_SET PROBLEM A_: Retype the bank complaint below in full, word for word.
· · ·
Now we have a cheque from Barclays for £126 that we cannot cash, because we cannot re-open our original account. The fact is though that the bank contracted with us to provide a service and breached their own terms and conditions. This has caused us loss in the form of the time of our trustees (take time out from work) in having to discuss this and arrange for replies, etc, and has also caused us to keep on hold the release of the publication we advised the bank of, pending the re-opening of our account. Thinking that it would speed things along, we never asked for consequential losses at that time, as you will see.

 

We have come to you with this complaint well within the six months time limit, so could we please ask you to try to resolve this matter for us, without costing any of our trustees more time than is absolutely necessary to restore our original account. We are sure that in the digital age, that any well-organised bank can sort this from head office within minutes of opening their system. We imagine, just as easily as they closed the account.
· · ·
_SET PROBLEM B_: Please echo every line of the listing below without changing anything, but leave out the pictures.
· · ·
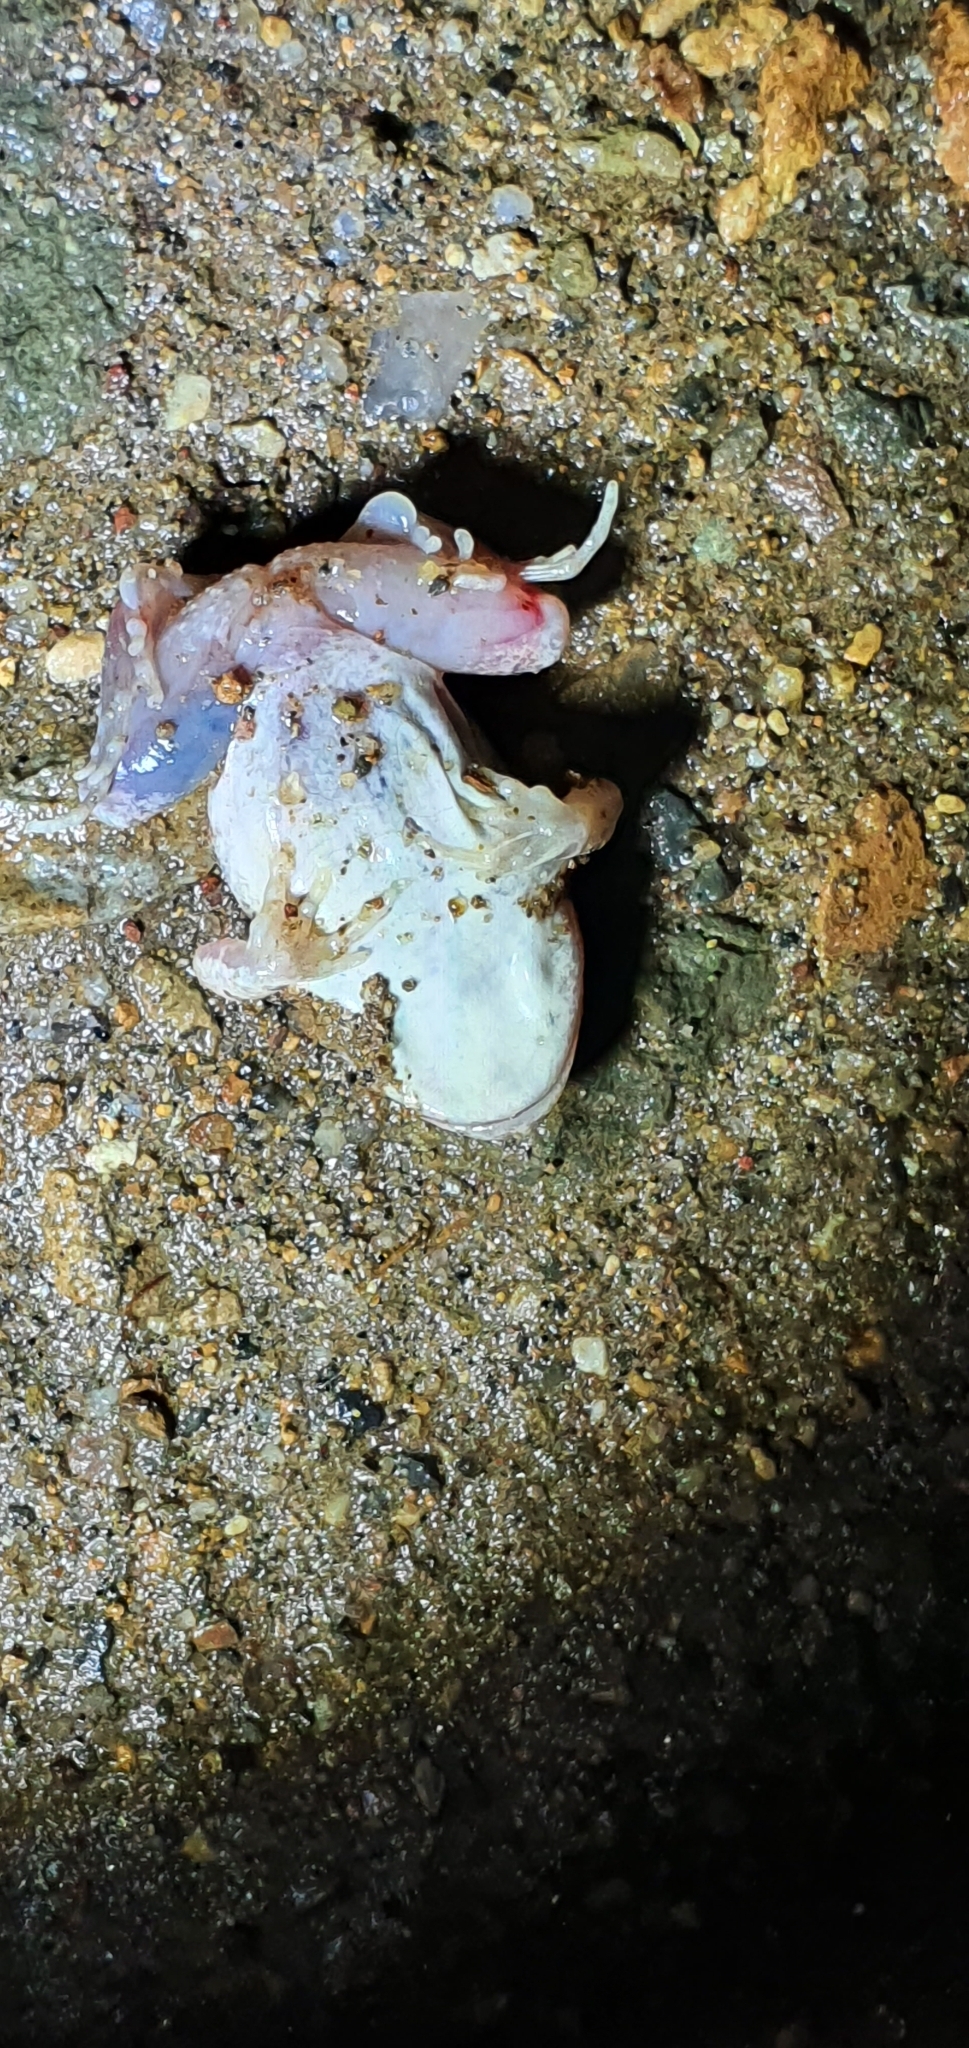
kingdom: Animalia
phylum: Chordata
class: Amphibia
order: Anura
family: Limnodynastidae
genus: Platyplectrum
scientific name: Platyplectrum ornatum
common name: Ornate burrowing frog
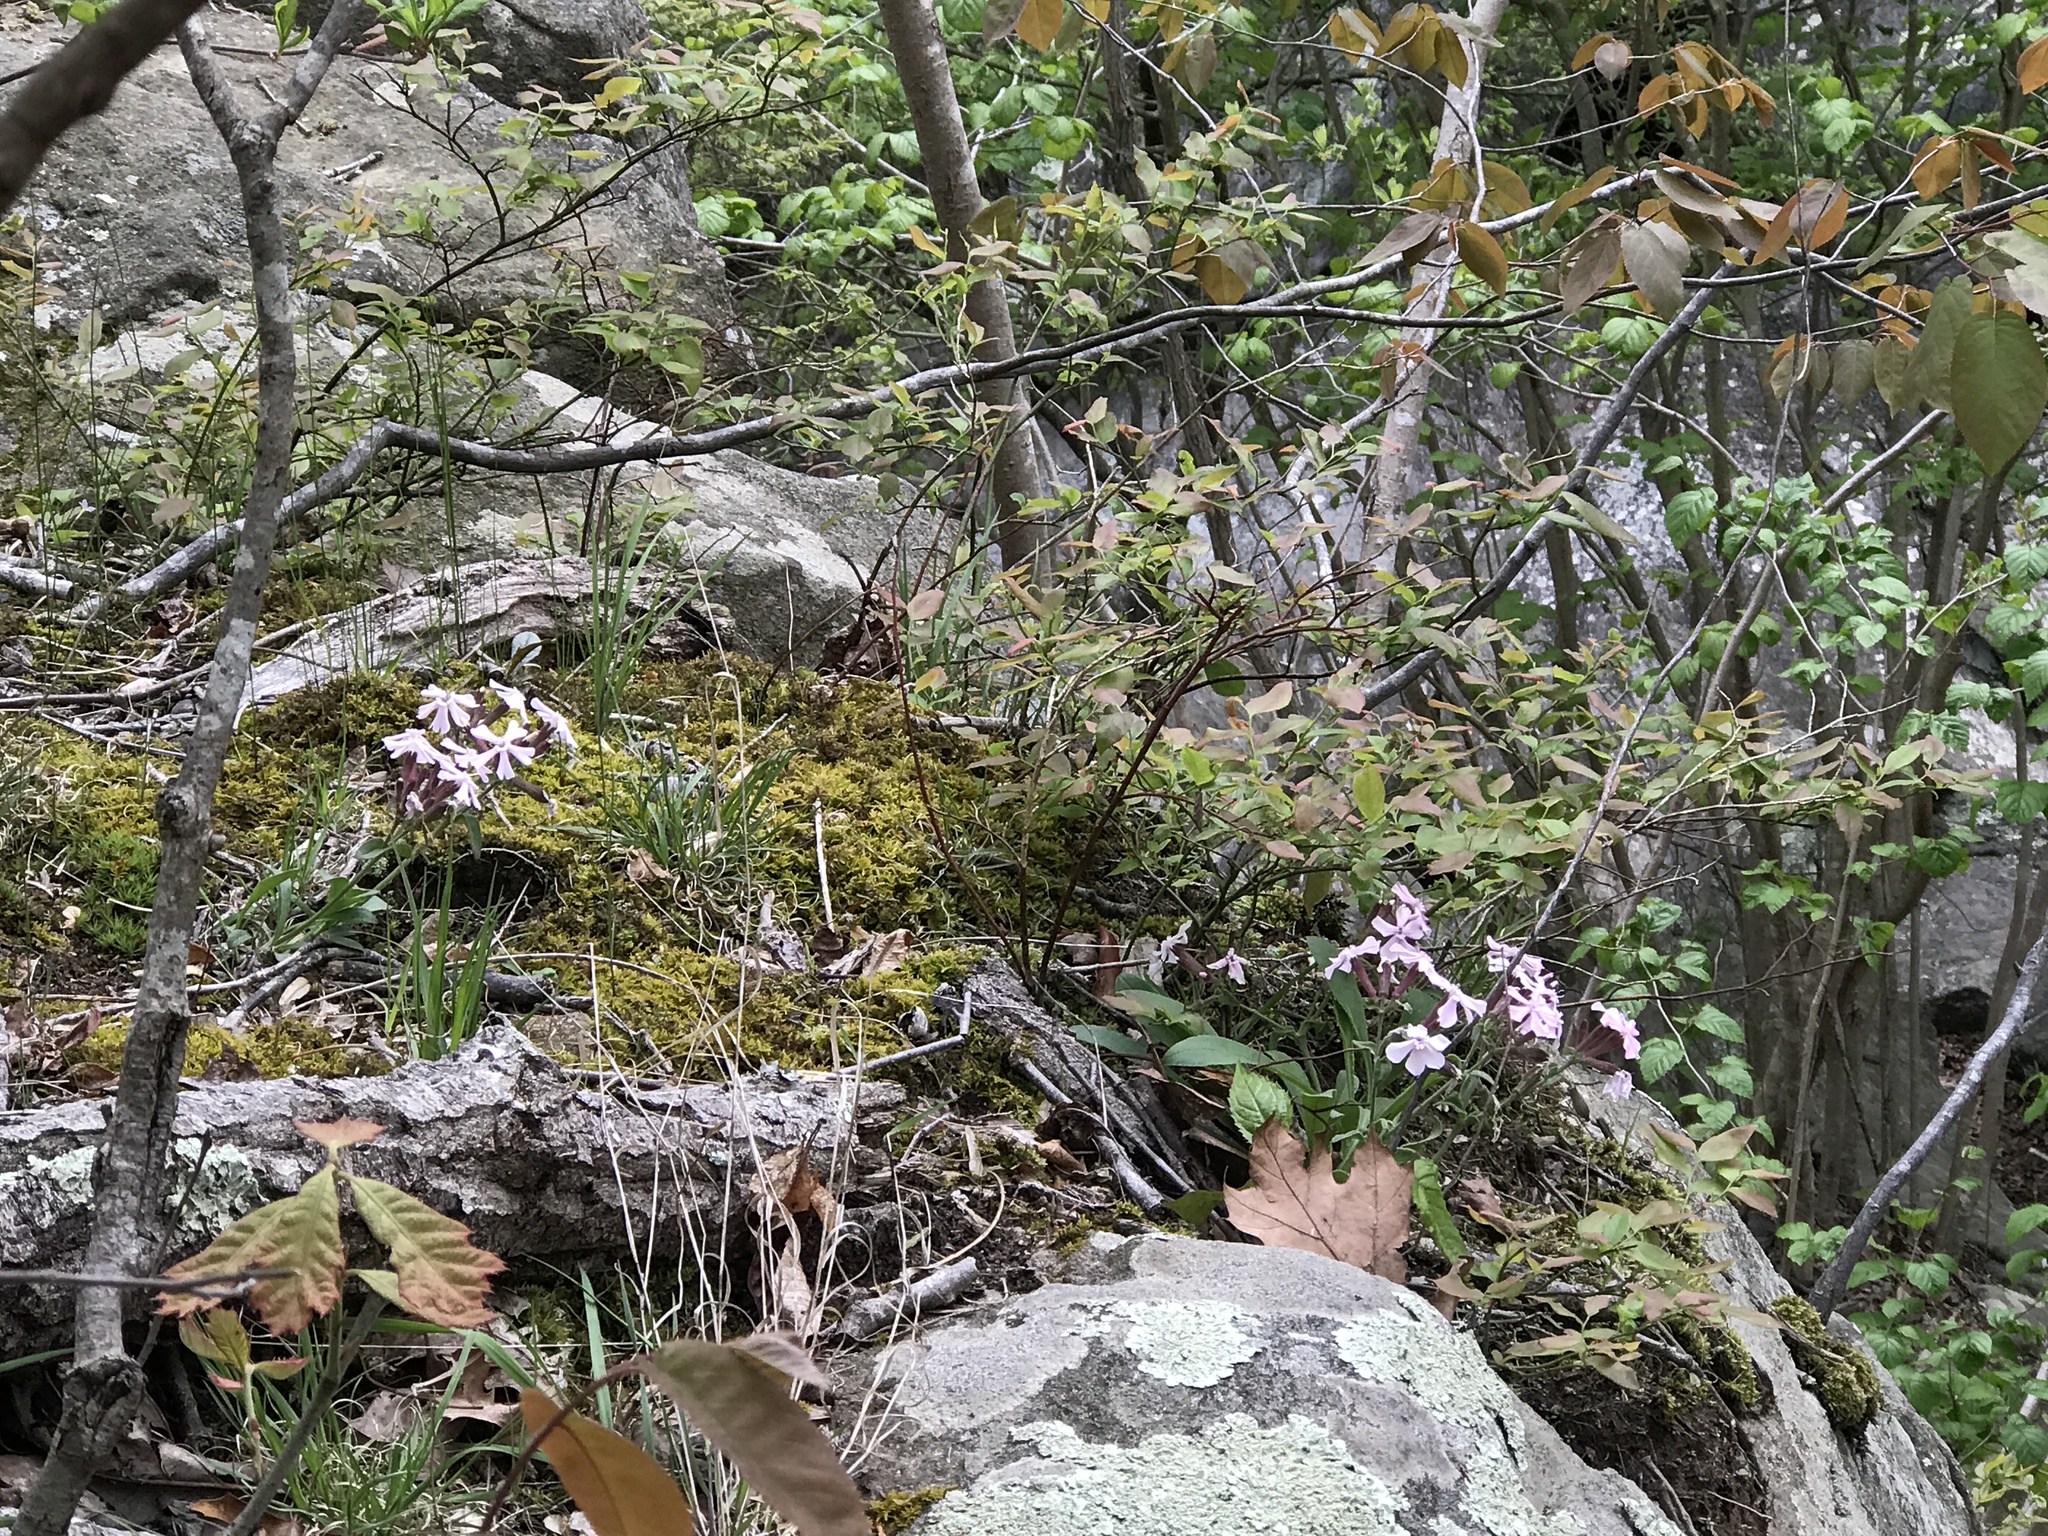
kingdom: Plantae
· · ·
_EXERCISE RESPONSE A_:
Now we have a cheque from Barclays for £126 that we cannot cash, because we cannot re-open our original account. The fact is though that the bank contracted with us to provide a service and breached their own terms and conditions. This has caused us loss in the form of the time of our trustees (take time out from work) in having to discuss this and arrange for replies, etc, and has also caused us to keep on hold the release of the publication we advised the bank of, pending the re-opening of our account. Thinking that it would speed things along, we never asked for consequential losses at that time, as you will see.

 

We have come to you with this complaint well within the six months time limit, so could we please ask you to try to resolve this matter for us, without costing any of our trustees more time than is absolutely necessary to restore our original account. We are sure that in the digital age, that any well-organised bank can sort this from head office within minutes of opening their system. We imagine, just as easily as they closed the account.

_EXERCISE RESPONSE B_:
kingdom: Animalia
phylum: Chordata
class: Amphibia
order: Anura
family: Limnodynastidae
genus: Platyplectrum
scientific name: Platyplectrum ornatum
common name: Ornate burrowing frog
kingdom: Plantae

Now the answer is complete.